Cinder Edna is much better!

I learned how much I don't warm to the Cinderella myth while reading through the Bridgerton series again. The first, The Duke and I, is the first Julia Quinn I read. It is quite good and in many ways stands out from the rest. The second, The Viscount Who Loved Me, is hilarious (love the mallet of death!). 

The third, Benedict's story, An Offer from a Gentleman, is a Cinderella tale, and although I can acknowledge that the Cinderella, Sophie, inhabits a difficult position, I, ultimately, don't care. 

The problem is, Sophie is so entirely helpless. She doesn't write to distant relatives, like Jane Eyre. When she meets Benedict, she is more interested in having a nice evening out than, ya know, looking for a position, improving her lot in life, and gaining a benefactor, as Harriet Smith or Lucy Steele would do. Lucy Steele may have been a user but at least she looked after herself. Likewise, my version of Mrs. Clay knows exactly what she is up against and manages to play the game intelligently.  

For that matter, Sophie doesn't even decide to leave her negative circumstances of her own volition, as do numerous Georgette Heyer heroines. She doesn't take herself back to the Bridgerton house, ask for help, and stick relentlessly around, like the much younger Pamela, out of the firm and intelligent understanding that rushing off and taking whatever comes along next is a supremely stupid thing to do for any young woman in the 1800s. 

The idea that she is illegitimate and mistreated is used to excuse all this passivity and dumbness. The underlying implication is that trying to better one's life through networking--so one doesn't starve to death in a ditch--is tacky. Books contemporary to the time period addressed the ethics of ladder climbing. Yet even Jane Austen gave us Charlotte. 

Historically, Sophie's limited choices and mindset existed. But those choices become far more limited--and this is an important point--if Sophie wants to stay within a certain class. The truth is, young women in Sophie's situation did live fairly miserable lives. But they often did so because they lingered within the class structure that gave them grief. 

The others ended up with literary revolutionaries similar to Percy Shelley. And he died. Fanny Imlay, Mary Shelley's illegitimate half-sister, killed herself. In the meantime, Mary Shelley wrote a classic.

So unhappy women of that era and that class made do or broke cultural mores, or--and here is where things get truly unimaginable--they accepted a loss of status.

If Sophie willingly accepts that she'll have to spend the rest of her life as a maid, she could make that reality work for her. She could contact an agency. She could use contacts to track down work. She would rapidly learn that her stepmother has limited power and resources. 

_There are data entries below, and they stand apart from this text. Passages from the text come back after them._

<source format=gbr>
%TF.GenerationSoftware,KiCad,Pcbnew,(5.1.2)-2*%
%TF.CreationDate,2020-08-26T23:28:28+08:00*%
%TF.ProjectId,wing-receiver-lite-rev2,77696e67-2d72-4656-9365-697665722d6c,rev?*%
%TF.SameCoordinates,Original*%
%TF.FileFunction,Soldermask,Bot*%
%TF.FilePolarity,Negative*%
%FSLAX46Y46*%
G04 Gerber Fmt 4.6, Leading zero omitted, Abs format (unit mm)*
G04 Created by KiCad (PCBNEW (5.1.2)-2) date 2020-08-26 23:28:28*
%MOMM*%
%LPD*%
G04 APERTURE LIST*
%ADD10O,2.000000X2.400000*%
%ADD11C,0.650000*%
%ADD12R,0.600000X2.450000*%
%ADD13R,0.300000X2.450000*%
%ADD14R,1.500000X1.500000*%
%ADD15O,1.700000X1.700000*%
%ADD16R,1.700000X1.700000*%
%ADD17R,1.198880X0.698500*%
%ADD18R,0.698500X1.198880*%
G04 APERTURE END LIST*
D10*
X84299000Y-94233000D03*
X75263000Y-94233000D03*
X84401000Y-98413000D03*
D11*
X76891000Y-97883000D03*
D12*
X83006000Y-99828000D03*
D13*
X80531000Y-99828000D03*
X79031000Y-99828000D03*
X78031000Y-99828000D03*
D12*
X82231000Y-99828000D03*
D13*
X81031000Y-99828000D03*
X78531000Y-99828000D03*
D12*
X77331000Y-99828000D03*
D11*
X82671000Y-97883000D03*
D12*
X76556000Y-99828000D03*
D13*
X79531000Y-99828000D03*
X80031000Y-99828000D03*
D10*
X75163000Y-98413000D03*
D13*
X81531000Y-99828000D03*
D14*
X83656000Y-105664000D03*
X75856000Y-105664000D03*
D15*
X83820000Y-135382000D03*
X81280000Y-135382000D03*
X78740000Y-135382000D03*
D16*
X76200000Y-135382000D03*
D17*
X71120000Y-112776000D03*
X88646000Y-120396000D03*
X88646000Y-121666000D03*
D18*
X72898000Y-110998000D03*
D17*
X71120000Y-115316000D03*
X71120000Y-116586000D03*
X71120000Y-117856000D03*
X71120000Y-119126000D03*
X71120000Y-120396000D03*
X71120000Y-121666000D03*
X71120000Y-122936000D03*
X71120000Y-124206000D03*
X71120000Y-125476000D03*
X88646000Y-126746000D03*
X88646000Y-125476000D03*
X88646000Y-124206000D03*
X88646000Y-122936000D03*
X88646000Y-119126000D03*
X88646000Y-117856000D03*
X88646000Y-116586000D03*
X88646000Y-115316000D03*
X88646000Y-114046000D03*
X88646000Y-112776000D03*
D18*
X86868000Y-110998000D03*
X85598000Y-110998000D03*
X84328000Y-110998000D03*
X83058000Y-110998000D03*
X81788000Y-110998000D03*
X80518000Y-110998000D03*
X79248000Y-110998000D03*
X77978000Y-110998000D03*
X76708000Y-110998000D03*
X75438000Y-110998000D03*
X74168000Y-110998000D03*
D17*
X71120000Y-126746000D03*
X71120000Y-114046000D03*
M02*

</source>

But that's a lot of hard work and critical thinking, as Sara demonstrates in The Little Princess, and a change in mental framework. 

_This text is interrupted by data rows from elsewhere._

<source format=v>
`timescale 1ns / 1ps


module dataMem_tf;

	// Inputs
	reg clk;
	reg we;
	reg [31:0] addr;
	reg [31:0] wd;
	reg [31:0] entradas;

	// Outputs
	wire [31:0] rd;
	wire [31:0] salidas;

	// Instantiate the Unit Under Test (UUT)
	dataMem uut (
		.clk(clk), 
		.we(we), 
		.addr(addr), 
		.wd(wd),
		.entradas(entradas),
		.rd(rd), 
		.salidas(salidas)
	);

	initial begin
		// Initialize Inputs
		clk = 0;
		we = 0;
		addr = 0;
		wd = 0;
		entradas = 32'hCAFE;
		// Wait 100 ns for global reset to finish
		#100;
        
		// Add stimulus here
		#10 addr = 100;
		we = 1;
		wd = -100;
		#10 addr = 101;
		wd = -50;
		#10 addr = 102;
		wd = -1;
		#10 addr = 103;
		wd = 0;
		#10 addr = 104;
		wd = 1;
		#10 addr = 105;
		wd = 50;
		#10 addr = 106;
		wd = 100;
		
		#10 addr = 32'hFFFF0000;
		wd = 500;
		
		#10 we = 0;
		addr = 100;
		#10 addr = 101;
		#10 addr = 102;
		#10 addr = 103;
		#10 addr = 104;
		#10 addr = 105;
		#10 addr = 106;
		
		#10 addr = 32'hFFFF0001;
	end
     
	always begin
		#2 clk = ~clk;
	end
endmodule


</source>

One of my favorite scenes from historical romances occurs in KJ Charles's A Gentleman's Position. Sir Richard falls in love with his valet. A good man, he considers any aristocrat who sleeps with his servant to be "taking advantage." So he well-meaningly offers David, his valet, the position of secretary. 

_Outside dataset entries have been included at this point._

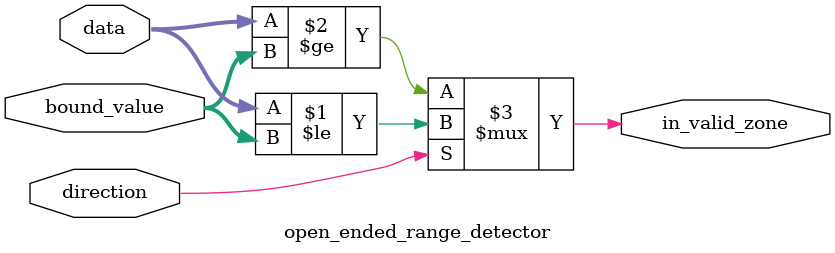
<source format=sv>
module open_ended_range_detector(
    input wire [11:0] data,
    input wire [11:0] bound_value,
    input wire direction, // 0=lower_bound_only, 1=upper_bound_only
    output wire in_valid_zone
);
    // Open-ended range checking (either checks only lower or only upper bound)
    assign in_valid_zone = direction ? (data <= bound_value) : (data >= bound_value);
endmodule
</source>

But David doesn't want to be Sir Richard's secretary. He wants Sir Richard to respect the job he does as a valet.  

It is a stunning request for true tolerance, not the fakey tolerance that states that people can only be respected after they have gained exactly the same jobs as powerful people (because the wealthy intelligentsia in America and throughout history has proved itself incapable of respecting anything it doesn't recognize). Instead, David's argument states that maybe the world would be a better place if the non-powerful jobs were actually respected in the first place

To be fair, David was born into the class that he defends. Sophie wasn't. 

She could make the switch. 

She doesn't. 

It's easy to feel pity for such a character. It's hard to like her. 

The above is not a dismissal of Julia Quinn's work, by the way. I think she does as well with the Cinderella trope as one can. But I recommend her other books first, especially, particularly, the delightful Romancing Mr. Bridgerton.